CSA and a Raised Vegetable Garden

June 29th, 2010

I’ve never been very interested in growing vegetables beyond tomatoes, and with our community-supported agriculture (CSA) share, I get a much greater variety of vegetables than I would by growing my own. It has also introduced me to a few vegetables I probably wouldn’t have tried on my own, like fennel (not a big licorice fan) and kohlrabi.

This is our third season with our CSA, Angelic Organics, and I’m determined to stay on top of it this year. Last year, with our remodel and subsequent lack of kitchen for a while, it was difficult to keep up with a menu plan using all the vegetables each week.

We’ll be getting our third share this week, and so far so good. I’ve already made pesto using the basil and spinach, the abundance of lettuce each week hasn’t daunted me, and I’m finding new recipes to try, either on Epicurious, Kalyn’s Kitchen (great blog!) or two excellent cookbooks, Vegetarian Cooking for Everyone and our CSA-authored cookbook, Farmer John’s Cookbook: The Real Dirt on Vegetables.

Even though we’ll get a variety of tomatoes in our share, including heirlooms, one can never have too many homegrown tomatoes, wouldn’t you say?

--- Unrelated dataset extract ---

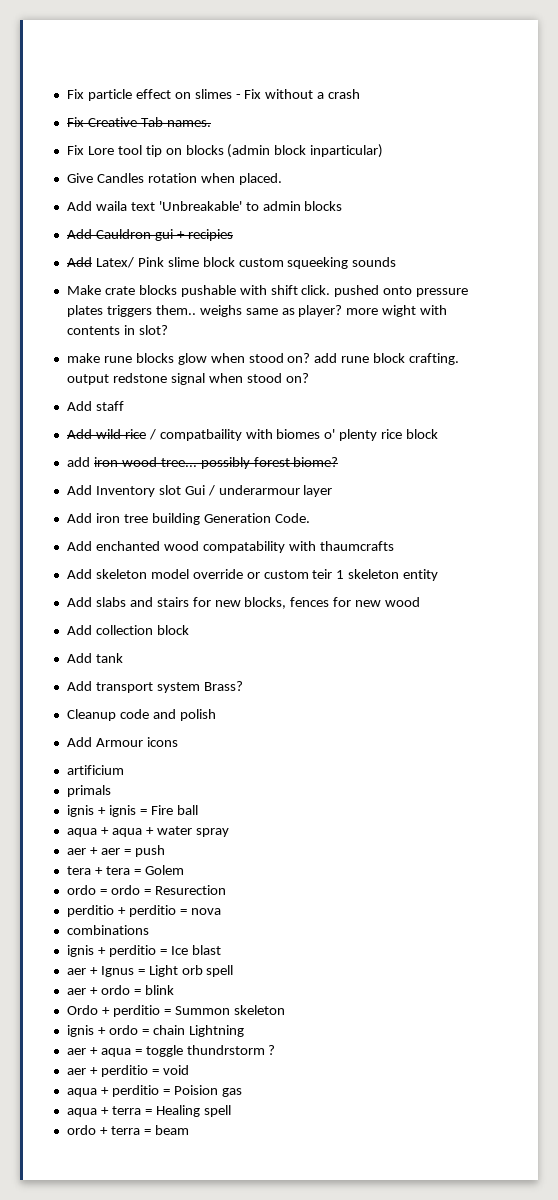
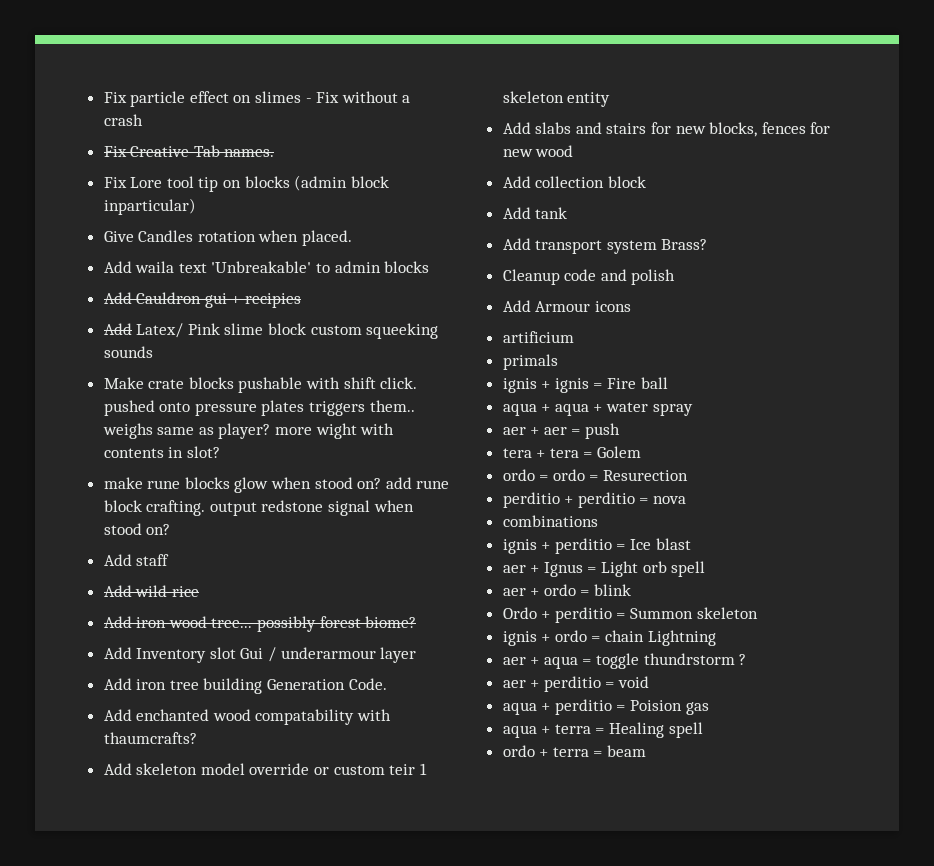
[148,429,439,441] [66,457,90,467] / compatbaility with biomes o' plenty rice block // add -> [103,616,132,628] // Add
[319,541,394,551] thaumcrafts -> [103,732,197,744] thaumcrafts?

That’s why we finally built a small raised garden bed conveniently located next to the compost (easy to add fresh compost to the garden, easy to toss rotted tomatoes into the compost).

This was the project we were working on when we had our Yard Crashers encounter.
Prior to this, this area was the dumping ground for additional dirt, particularly when we were building our patio. We’ve kept a tarp over the dirt to kill off as many weeds as possible until we finally were able to use it. We’ll see how successful that was in the coming months.

Not very attractive, I know, but it has been hidden between the “waste corral” and the prairie garden.

With tomato-growing time a-wasting, we stacked landscape timbers three-high, drilled through the stack and drove 24″ lengths of rebar into the ground. It was a fairly easy project once we had the right drill bit and used the old electric drill (our battery-driven one didn’t have enough power).

We had plenty of dirt piled up to fill the bed. We have four heirloom varieties planted and plenty of basil. If I could grow buffalo mozzerella to complete my caprese garden, that would be planted here too.

We capped it off with 1×6 cedar planks. The cedar plank scraps will be used for grilling salmon. Yum.

Pete added the pavers for now just to keep the mud at bay, but I’ll be moving those and shoveling the excess dirt away to make the ground more level.

The tomato cages have been added along with a soaker hose connected to the garage rain barrel. Now it’s your turn, tomatoes: grow!